BEGIN

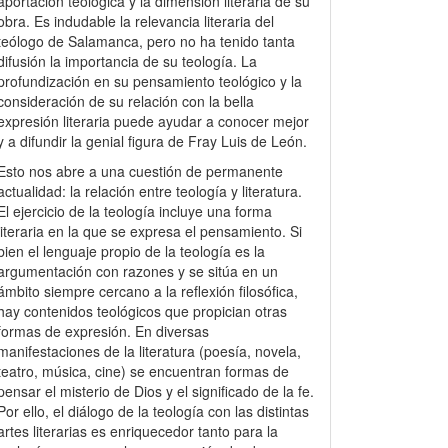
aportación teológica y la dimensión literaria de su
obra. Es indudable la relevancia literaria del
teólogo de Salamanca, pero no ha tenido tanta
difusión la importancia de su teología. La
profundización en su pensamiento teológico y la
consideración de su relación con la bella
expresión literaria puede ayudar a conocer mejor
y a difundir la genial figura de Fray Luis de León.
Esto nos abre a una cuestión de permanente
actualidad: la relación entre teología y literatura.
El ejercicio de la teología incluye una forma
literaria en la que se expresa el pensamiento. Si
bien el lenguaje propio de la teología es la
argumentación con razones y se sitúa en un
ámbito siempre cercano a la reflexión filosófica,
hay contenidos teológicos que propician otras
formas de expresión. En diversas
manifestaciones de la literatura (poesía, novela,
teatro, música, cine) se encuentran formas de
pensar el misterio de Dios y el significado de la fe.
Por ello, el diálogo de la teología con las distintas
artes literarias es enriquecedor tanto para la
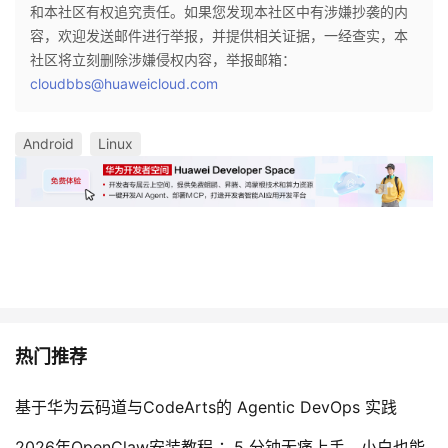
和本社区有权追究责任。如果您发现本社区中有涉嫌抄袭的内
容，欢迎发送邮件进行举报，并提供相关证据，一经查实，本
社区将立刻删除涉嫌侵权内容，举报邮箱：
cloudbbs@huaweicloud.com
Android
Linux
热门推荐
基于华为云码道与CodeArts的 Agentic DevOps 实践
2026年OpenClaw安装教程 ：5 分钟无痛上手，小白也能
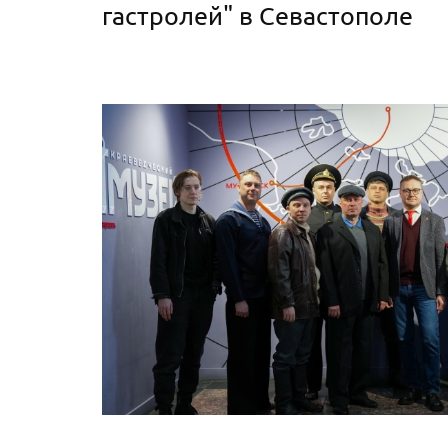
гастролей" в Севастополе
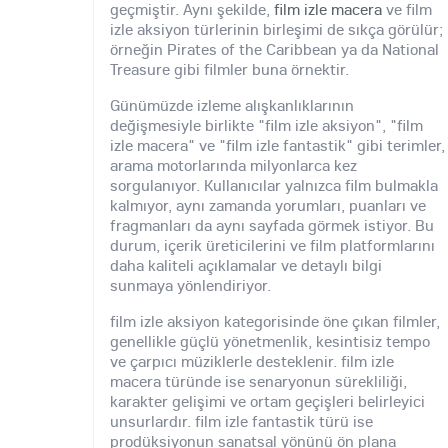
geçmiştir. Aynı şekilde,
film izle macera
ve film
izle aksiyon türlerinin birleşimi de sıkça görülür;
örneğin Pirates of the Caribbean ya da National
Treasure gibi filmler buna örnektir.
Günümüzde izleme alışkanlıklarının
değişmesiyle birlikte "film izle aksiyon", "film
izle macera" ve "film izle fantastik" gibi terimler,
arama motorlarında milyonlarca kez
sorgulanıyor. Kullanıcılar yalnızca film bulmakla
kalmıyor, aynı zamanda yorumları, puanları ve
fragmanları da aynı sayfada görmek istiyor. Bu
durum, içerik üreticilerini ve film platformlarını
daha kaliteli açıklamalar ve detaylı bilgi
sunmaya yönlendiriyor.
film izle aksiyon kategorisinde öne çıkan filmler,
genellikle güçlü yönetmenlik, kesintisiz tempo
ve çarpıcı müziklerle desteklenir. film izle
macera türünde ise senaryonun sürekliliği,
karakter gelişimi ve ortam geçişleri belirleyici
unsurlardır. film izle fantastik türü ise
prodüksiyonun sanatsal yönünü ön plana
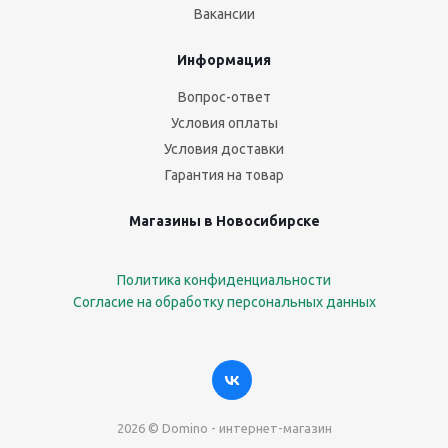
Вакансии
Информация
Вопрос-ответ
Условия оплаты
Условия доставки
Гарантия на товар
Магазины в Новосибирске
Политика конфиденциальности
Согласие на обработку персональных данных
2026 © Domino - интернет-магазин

END

Only the lines from the one holding "prodüksiyonun sanatsal yönünü ön plana" through the end of the data are to be printed, exactly as they stand and with no pictures.

prodüksiyonun sanatsal yönünü ön plana
Вакансии
Информация
Вопрос-ответ
Условия оплаты
Условия доставки
Гарантия на товар
Магазины в Новосибирске
Политика конфиденциальности
Согласие на обработку персональных данных
2026 © Domino - интернет-магазин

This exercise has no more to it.